- [THE PROBLEM] Work out how many lines of the data hold the string "espositive", and reply with that number alone.

- [PROVIDED RECORDS]
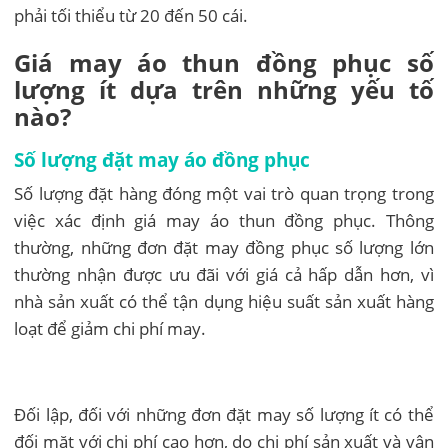
phải tối thiểu từ 20 đến 50 cái.
Giá may áo thun đồng phục số
lượng ít dựa trên những yếu tố
nào?
Số lượng đặt may áo đồng phục
Số lượng đặt hàng đóng một vai trò quan trọng trong
việc xác định giá may áo thun đồng phục. Thông
thường, những đơn đặt may đồng phục số lượng lớn
thường nhận được ưu đãi với giá cả hấp dẫn hơn, vì
nhà sản xuất có thể tận dụng hiệu suất sản xuất hàng
loạt để giảm chi phí may.
Đối lập, đối với những đơn đặt may số lượng ít có thể
đối mặt với chi phí cao hơn, do chi phí sản xuất và vận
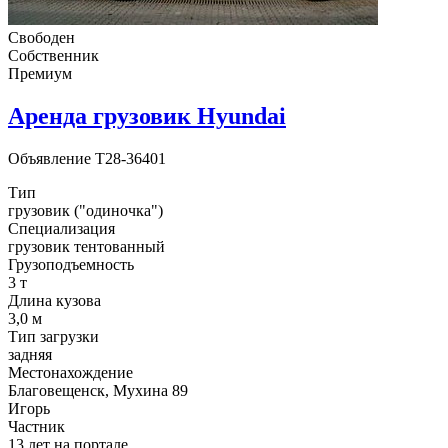
Свободен
Собственник
Премиум
Аренда грузовик Hyundai
Объявление
T28-36401
Тип
грузовик ("одиночка")
Специализация
грузовик тентованный
Грузоподъемность
3 т
Длина кузова
3,0 м
Тип загрузки
задняя
Местонахождение
Благовещенск, Мухина 89
Игорь
Частник
13 лет на портале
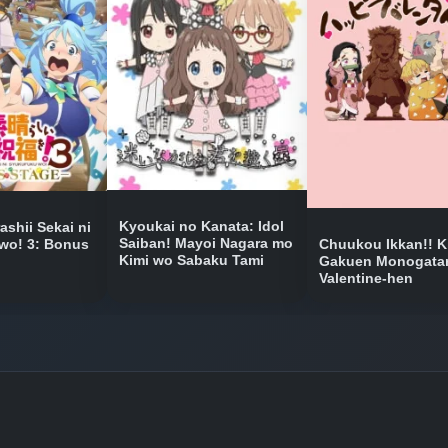
Bölüm No: 9
Bölüm No: 10
Bölüm No: 11
Kyoukai no Kanata: Idol
shii Sekai ni
Saiban! Mayoi Nagara mo
Chuukou Ikkan!! K
wo! 3: Bonus
Kimi wo Sabaku Tami
Gakuen Monogatar
Valentine-hen
Bölüm No: 12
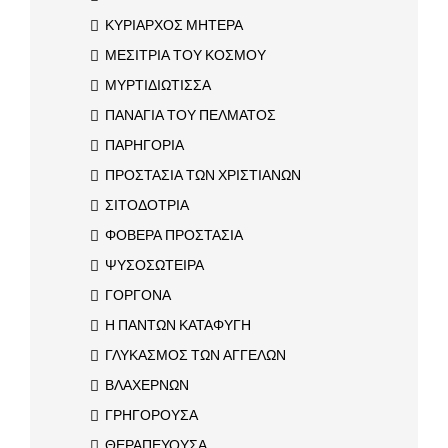
ΚΥΡΙΑΡΧΟΣ ΜΗΤΕΡΑ
ΜΕΣΙΤΡΙΑ ΤΟΥ ΚΟΣΜΟΥ
ΜΥΡΤΙΔΙΩΤΙΣΣΑ
ΠΑΝΑΓΙΑ ΤΟΥ ΠΕΛΜΑΤΟΣ
ΠΑΡΗΓΟΡΙΑ
ΠΡΟΣΤΑΣΙΑ ΤΩΝ ΧΡΙΣΤΙΑΝΩΝ
ΣΙΤΟΔΟΤΡΙΑ
ΦΟΒΕΡΑ ΠΡΟΣΤΑΣΙΑ
ΨΥΣΟΣΩΤΕΙΡΑ
ΓΟΡΓΟΝΑ
Η ΠΑΝΤΩΝ ΚΑΤΑΦΥΓΗ
ΓΛΥΚΑΣΜΟΣ ΤΩΝ ΑΓΓΕΛΩΝ
ΒΛΑΧΕΡΝΩΝ
ΓΡΗΓΟΡΟΥΣΑ
ΘΕΡΑΠΕΥΟΥΣΑ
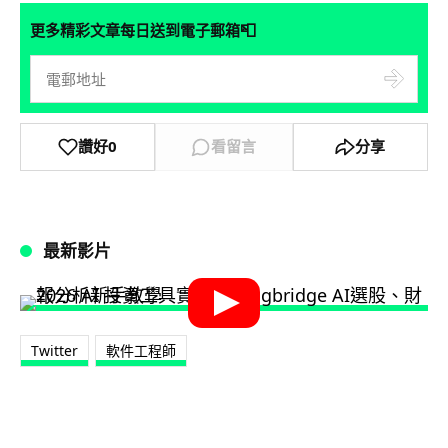
📮
更多精彩文章每日送到電子郵箱
讚好
0
看留言
分享
最新影片
Twitter
軟件工程師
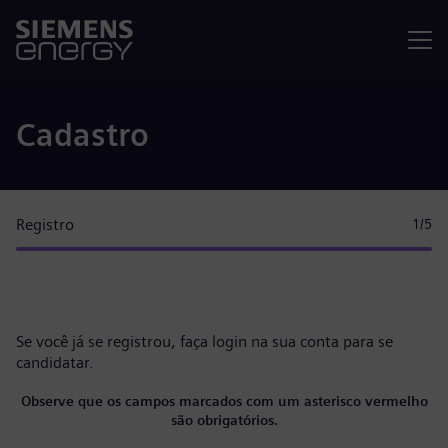
Menu
Cadastro
Registro
1
/5
Se você já se registrou, faça
login na sua conta
para se
candidatar.
Observe que os campos marcados com um asterisco vermelho
são obrigatórios.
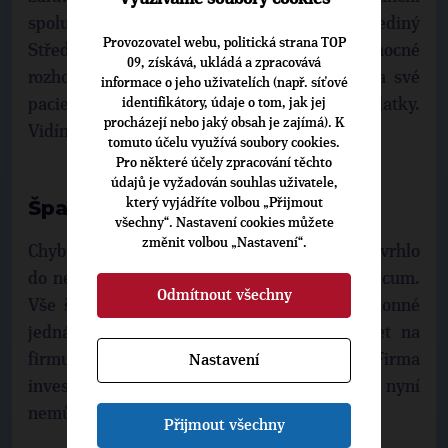
spoluúčasti pacienta. Připomeňme, že jediný
Provozovatel webu, politická strana TOP
Středočeský kraj obcházel donedávna pravomocné
09, získává, ukládá a zpracovává
rozhodnutí soudu o tom, že kraje nemají za své
informace o jeho uživatelích (např. síťové
pacienty hradit zákonné zdravotnické poplatky.
identifikátory, údaje o tom, jak jej
procházejí nebo jaký obsah je zajímá). K
Vidíme v tom jednoznačný rozpor slov a činů.
tomuto účelu využívá soubory cookies.
Pro některé účely zpracování těchto
údajů je vyžadován souhlas uživatele,
Špatné zprávy pro majitele
který vyjádříte volbou „Přijmout
všechny“. Nastavení cookies můžete
změnit volbou „Nastavení“.
Chybné rozhodnutí zastupitelů ODS a ČSSD uvrhlo
do nejistoty nového majitele, společnost Triticum.
Odmítnout všechny
Vše šetří policie a může se prokázat nezákonné
jednání, ale v současnosti je třeba pohlížet na
firmu prizmatem presumpce neviny. Firma
Nastavení
investovala značnou finanční částku, a nyní
nemůže s nemovitostí nakládat.
Přijmout všechny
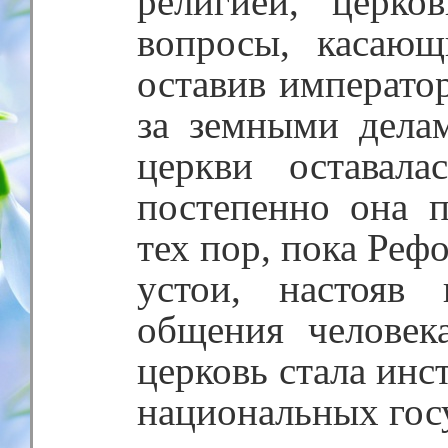
религией, церко
вопросы, касающ
оставив императо
за земными дела
церкви оставала
постепенно она 
тех пор, пока Реф
устои, настояв
общения человек
церковь стала ин
национальных гос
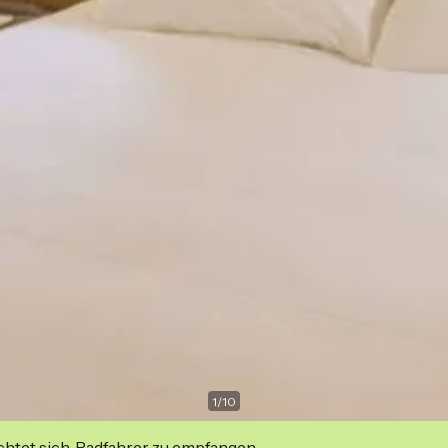
1
/
10
ichtet sich, Radfahrer zu empfangen.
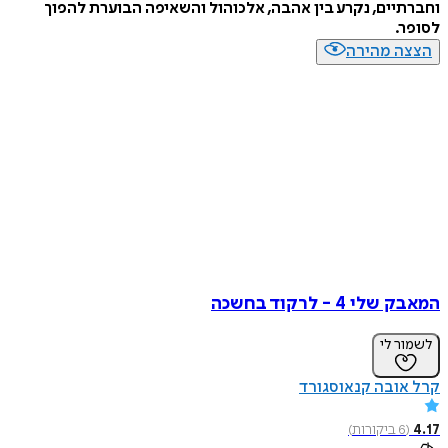
וחברתיים, נקרע בין אהבה, אלכוהול והשאיפה הבוערת להפוך
לסופר.
הצצה מהירה
המאבק שלי 4 - לרקוד בחשכה
לשמור לי
קרל אובה קנאוסגורד
4.17
(
6
ביקורות
)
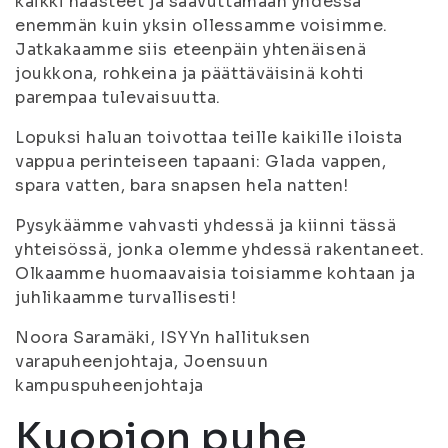
kaikki haasteet ja saavuttamaan yhdessä
enemmän kuin yksin ollessamme voisimme.
Jatkakaamme siis eteenpäin yhtenäisenä
joukkona, rohkeina ja päättäväisinä kohti
parempaa tulevaisuutta.
Lopuksi haluan toivottaa teille kaikille iloista
vappua perinteiseen tapaani: Glada vappen,
spara vatten, bara snapsen hela natten!
Pysykäämme vahvasti yhdessä ja kiinni tässä
yhteisössä, jonka olemme yhdessä rakentaneet.
Olkaamme huomaavaisia toisiamme kohtaan ja
juhlikaamme turvallisesti!
Noora Saramäki, ISYYn hallituksen
varapuheenjohtaja, Joensuun
kampuspuheenjohtaja
Kuopion puhe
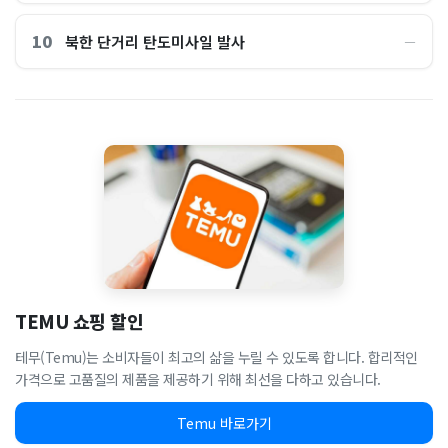
10
북한 단거리 탄도미사일 발사
―
TEMU 쇼핑 할인
테무(Temu)는 소비자들이 최고의 삶을 누릴 수 있도록 합니다. 합리적인
가격으로 고품질의 제품을 제공하기 위해 최선을 다하고 있습니다.
Temu 바로가기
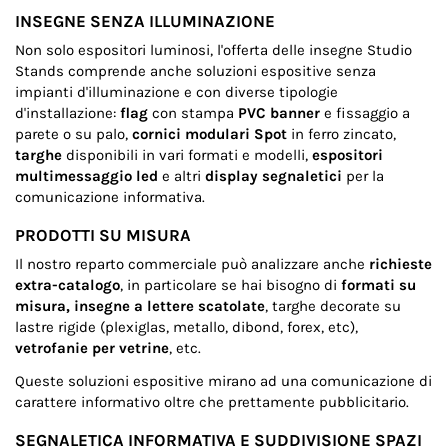
INSEGNE SENZA ILLUMINAZIONE
Non solo espositori luminosi, l'offerta delle insegne Studio
Stands comprende anche soluzioni espositive senza
impianti d'illuminazione e con diverse tipologie
d'installazione:
flag
con stampa
PVC banner
e fissaggio a
parete o su palo,
cornici modulari Spot
in ferro zincato,
targhe
disponibili in vari formati e modelli,
espositori
multimessaggio led
e altri
display segnaletici
per la
comunicazione informativa.
PRODOTTI SU MISURA
Il nostro reparto commerciale può analizzare anche
richieste
extra-catalogo
, in particolare se hai bisogno di
formati su
misura, insegne a lettere scatolate
, targhe decorate su
lastre rigide (plexiglas, metallo, dibond, forex, etc),
vetrofanie per vetrine
, etc.
Queste soluzioni espositive mirano ad una comunicazione di
carattere informativo oltre che prettamente pubblicitario.
SEGNALETICA INFORMATIVA E SUDDIVISIONE SPAZI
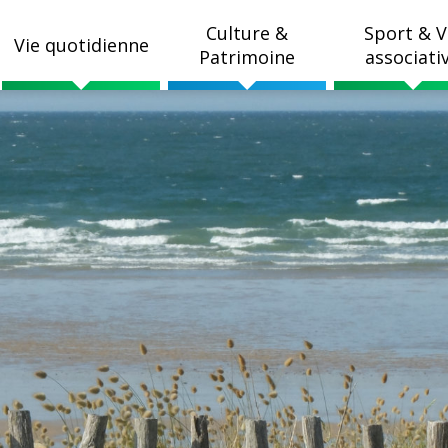
Culture &
Sport & V
Vie quotidienne
Patrimoine
associati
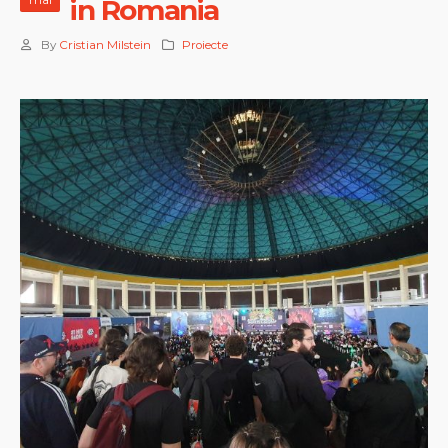
mai
in Romania
By
Cristian Milstein
Proiecte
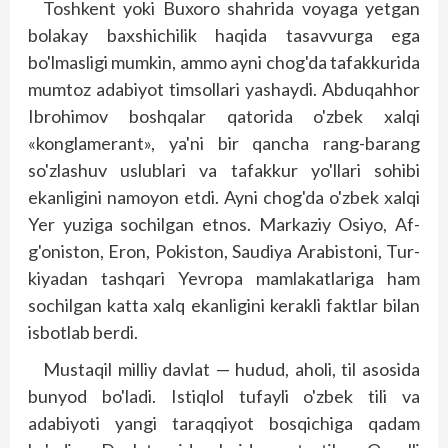
Toshkent yoki Buxoro shahrida voyaga yetgan
bolakay baxshichilik haqida tasavvurga ega
bo'lmasligi mumkin, ammo ayni chog'da tafakkurida
mumtoz adabiyot timsollari yashaydi. Abduqahhor
Ibrohimov bosh­qalar qatorida o'zbek xalqi
«konglamerant», ya'ni bir qancha rang-barang
so'zlashuv uslublari va tafakkur yo'llari sohibi
ekanligini namoyon etdi. Ayni chog'da o'zbek xal­qi
Yer yuziga sochilgan etnos. Markaziy Osiyo, Af­
g'oniston, Eron, Pokiston, Saudiya Arabistoni, Tur­
kiyadan tashqari Yevropa mamlakatlariga ham
sochilgan katta xalq ekanligini kerakli faktlar bilan
isbotlab berdi.
Mustaqil milliy davlat — hudud, aholi, til asosida
bunyod bo'ladi. Istiqlol tufayli o'zbek tili va
adabiyoti yangi taraqqiyot bosqichiga qadam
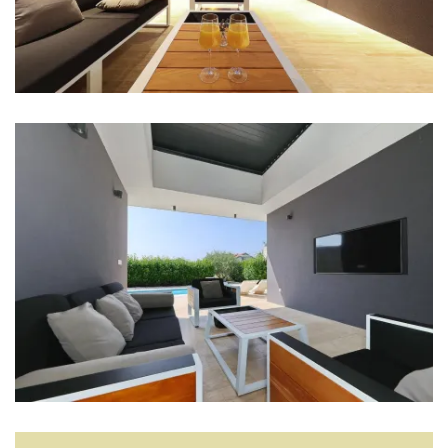
Wohnzimmer
Sofa
Sat TV
Unterhaltung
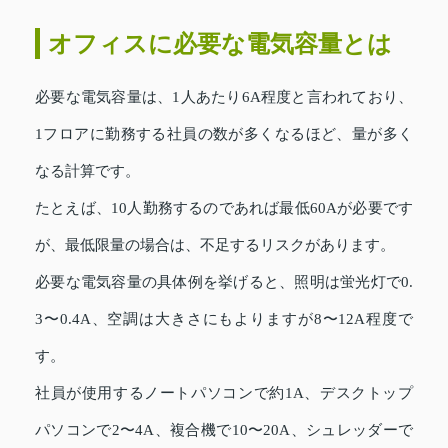
オフィスに必要な電気容量とは
必要な電気容量は、1人あたり6A程度と言われており、
1フロアに勤務する社員の数が多くなるほど、量が多く
なる計算です。
たとえば、10人勤務するのであれば最低60Aが必要です
が、最低限量の場合は、不足するリスクがあります。
必要な電気容量の具体例を挙げると、照明は蛍光灯で0.
3〜0.4A、空調は大きさにもよりますが8〜12A程度で
す。
社員が使用するノートパソコンで約1A、デスクトップ
パソコンで2〜4A、複合機で10〜20A、シュレッダーで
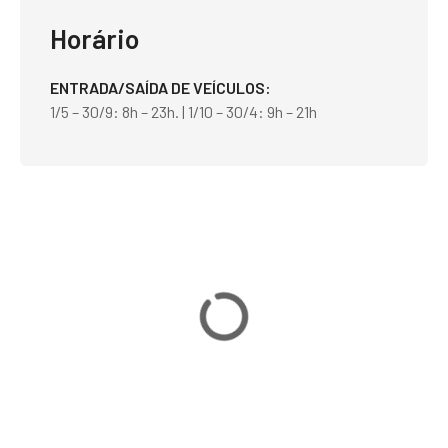
Horário
ENTRADA/SAÍDA DE VEÍCULOS
1/5 – 30/9: 8h – 23h. | 1/10 – 30/4: 9h – 21h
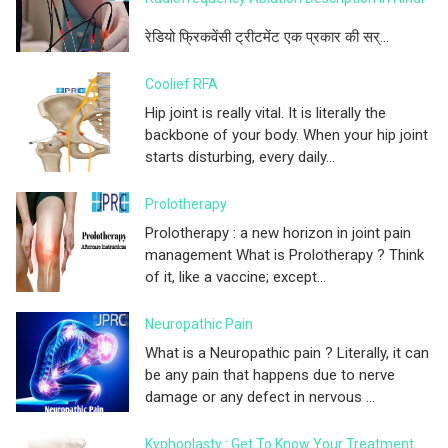
रेडियो फ्रिकवेंसी ट्रीटमेंट एक प्रकार की सर्...
Coolief RFA
Hip joint is really vital. It is literally the
backbone of your body. When your hip joint
starts disturbing, every daily...
Prolotherapy
Prolotherapy : a new horizon in joint pain
management What is Prolotherapy ? Think
of it, like a vaccine; except...
Neuropathic Pain
What is a Neuropathic pain ? Literally, it can
be any pain that happens due to nerve
damage or any defect in nervous ...
Kyphoplasty : Get To Know Your Treatment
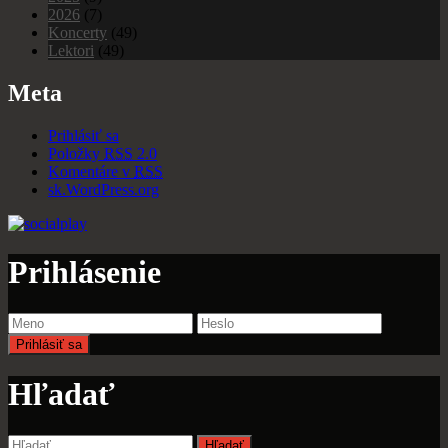
2026
(7)
Koncerty
(49)
Lektori
(49)
Meta
Prihlásiť sa
Položky
RSS
2.0
Komentáre v
RSS
sk.WordPress.org
Prihlásenie
Hľadať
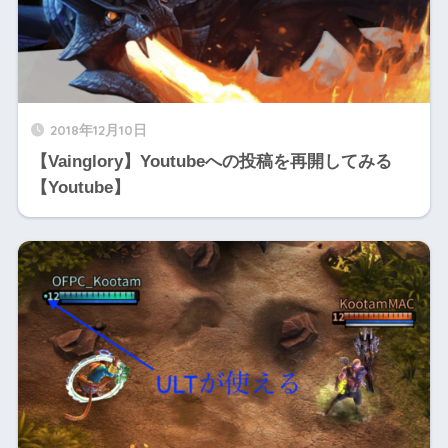
2018年12月10日
【Vainglory】Youtubeへの投稿を再開してみる
【Youtube】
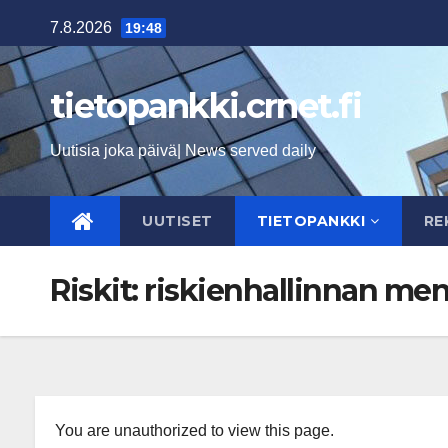
Skip
7.8.2026
19:48
to
content
tietopankki.crnet.fi
Uutisia joka päivä| News served daily
UUTISET
TIETOPANKKI
RE
Riskit: riskienhallinnan me
You are unauthorized to view this page.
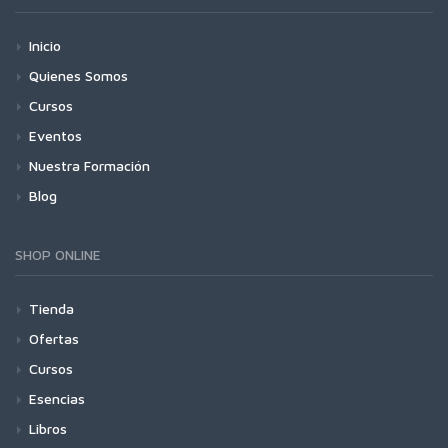
Inicio
Quienes Somos
Cursos
Eventos
Nuestra Formación
Blog
SHOP ONLINE
Tienda
Ofertas
Cursos
Esencias
Libros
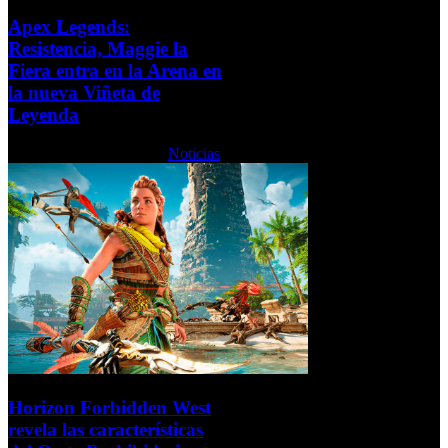
Apex Legends:
Resistencia, Maggie la
Fiera entra en la Arena en
la nueva Viñeta de
Leyenda
Martes, 08 Febrero 2022
Noticias
Horizon Forbidden West
revela las características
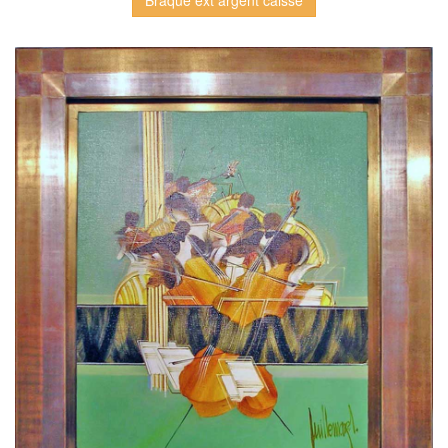
Braque ext argent caisse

- [PROBLEM SOLUTION] 2